* _TEXTE À LIRE_
▶

Je sors de chez moi en fin de d’après midi. Un homme passe devant moi en courant , je le suis du regard avant de, par réflexe, regarder dans la direction opposée. Là je vois une femme par terre au milieu de la route. Je regarde vivement où est cet homme qui cours, il est déjà à 200m. Il se passe peut être 2 secondes. 2 secondes d’hésitation qui font que le type est encore plus loin. Une pote, Héléna, sors du restaurant qui est en face de chez moi et me demande ce qui se passe. Je lui raconte en ajoutant “j’ai réagi trop tard il était trop loin”.

Je lui ai menti …

Je me suis menti à moi même …

La vérité est que j’ai manqué de courage

Bien sur que je ne l’aurais pas rattrapé en 200m, mais tout le monde dans la rue a manqué de courage. Si je m’étais mis à courir d’autres auraient trouvé le courage de réagir, de s’interposer, de le ralentir, de l’arrêter…

Si j’avais eu le courage de tenter de faire quelque chose d’impossible d’autres auraient eu le courage de réussir !

Tu penses à ça et puis tu tombes sur des images saisissantes

Cet Homme incroyable qui sauve la vie d’un enfant après un attentat. Cet Homme que nous regardons comme un fait divers alors qu’il s’agit de la forme le plus puissante de courage: il a risqué sa vie, il a risqué de tout perdre, il a risqué de faire de sa femme une veuve et de son enfant un orphelin pour sauver un enfant qu’il ne connait pas. En voyant cette image nous tentons de secrètement nous convaincre que nous ferions pareil, bercés par les images héroïques des films et series que nous engloutissons pendant que le monde sombre. Il n’en est rien. Je sais à présent que je serais resté pétrifié sur place. J’ai honte mais je ne vais pas me mentir deux fois… Et puis cet Homme est reporter de guerre, il est habitué à la violence et aux explosions. Il a déjà vu des cadavres: c’est plus simple pour lui, il est blindé…

Et puis il y a la photo du moment juste après…

J’aime cet Homme… Il devrait être reçu par tous les Présidents du monde et honoré pour son Humanité. Mais encore une fois, c’est notre réaction qui me fait hurler. Non seulement nous nous cherchons des excuses à notre lâcheté (il est reporter, il a l’habitude etc) mais nous faisons instinctivement bien pire

Devant ces images d’un Homme sauvant un enfant et s’effondrant submergé par la détresse et la crasse de notre monde, certains y voient un homme sauvant un enfant et s’effondrant, d’autres y voient un arabe sauvant un enfant ou un musulman courant avec un enfant, j’y ai vu un reporter, d’autres un barbu.

Même devant l’expression la plus pure et la plus puissante d’Humanité: nous ne pouvons pas nous empêcher de ranger cet Humain dans une case.

◀

* _QUESTIONS À TRAITER_
**a)** Résumez en deux phrases le texte sur le courage.
**b)** Prolongez le texte sur le courage à partir de sa dernière phrase.

* _DONNÉES FOURNIES_
▶

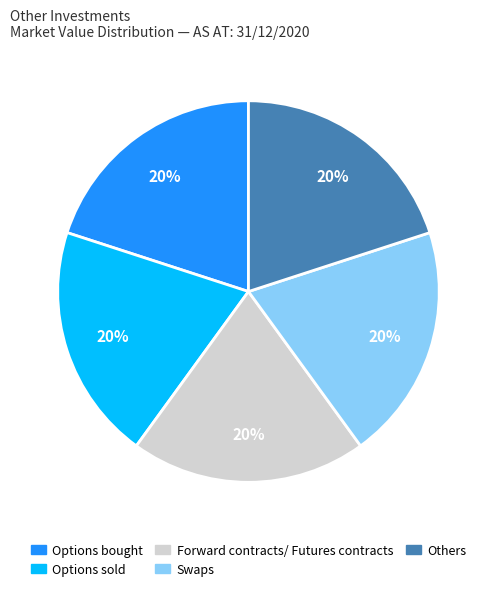

Is there any slice that represents more than half of the pie?

No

◀

* _CORRIGÉ DES EXERCICES_
**a)** Témoin de la fuite d'un homme alors qu'une femme gît au milieu de la route, la personne qui écrit reconnaît avoir manqué de courage et pense que, si elle s'était mise à courir, d'autres auraient trouvé le courage de réagir. Les images d'un reporter de guerre qui sauve un enfant après un attentat l'amènent à dénoncer les excuses que nous trouvons à notre lâcheté et notre réflexe de ranger cet homme dans une case, même devant l'expression la plus pure d'humanité.

**b)**
Pourquoi ce réflexe ? Pourquoi ne pas pouvoir juste voir quelqu’un comme un Humain. C’est ça que m’avait dit Bruel il y a quelques années dans une conversation autour d’une finale de Coupe de France “Pourquoi serais-je obligé d’être pour l’un ou pour l’autre ? Pourquoi cette nécessité de me ranger dans un camp?” Il avait raison putain … Nous ne pouvons pas nous empêcher de construire des oppositions. Cette culture est amplifiée et distillée aux nouvelles générations par la téléréalité.

Cette culture est instrumentalisée politiquement et porte un nom : le communautarisme

Voilà le coeur du problème : nous ne pouvons plus débattre, confronter nos points de vues sans être catégorisés. Nous jugeons les Humains pour ce qui semble nous opposer. Je ne peux pas débattre avec un noir sans etre blanc, avec un blanc sans etre un meteque, avec une femme sans etre un homme, un juif sans etre antisemite, un catho sans etre un islamo-gauchiste, un musulman sans etre raciste, avec un roux sans etre brun, un petit sans etre un grand, un mince sans etre un gros, un vegan sans etre un boucher et avec un boucher sans etre un bobo.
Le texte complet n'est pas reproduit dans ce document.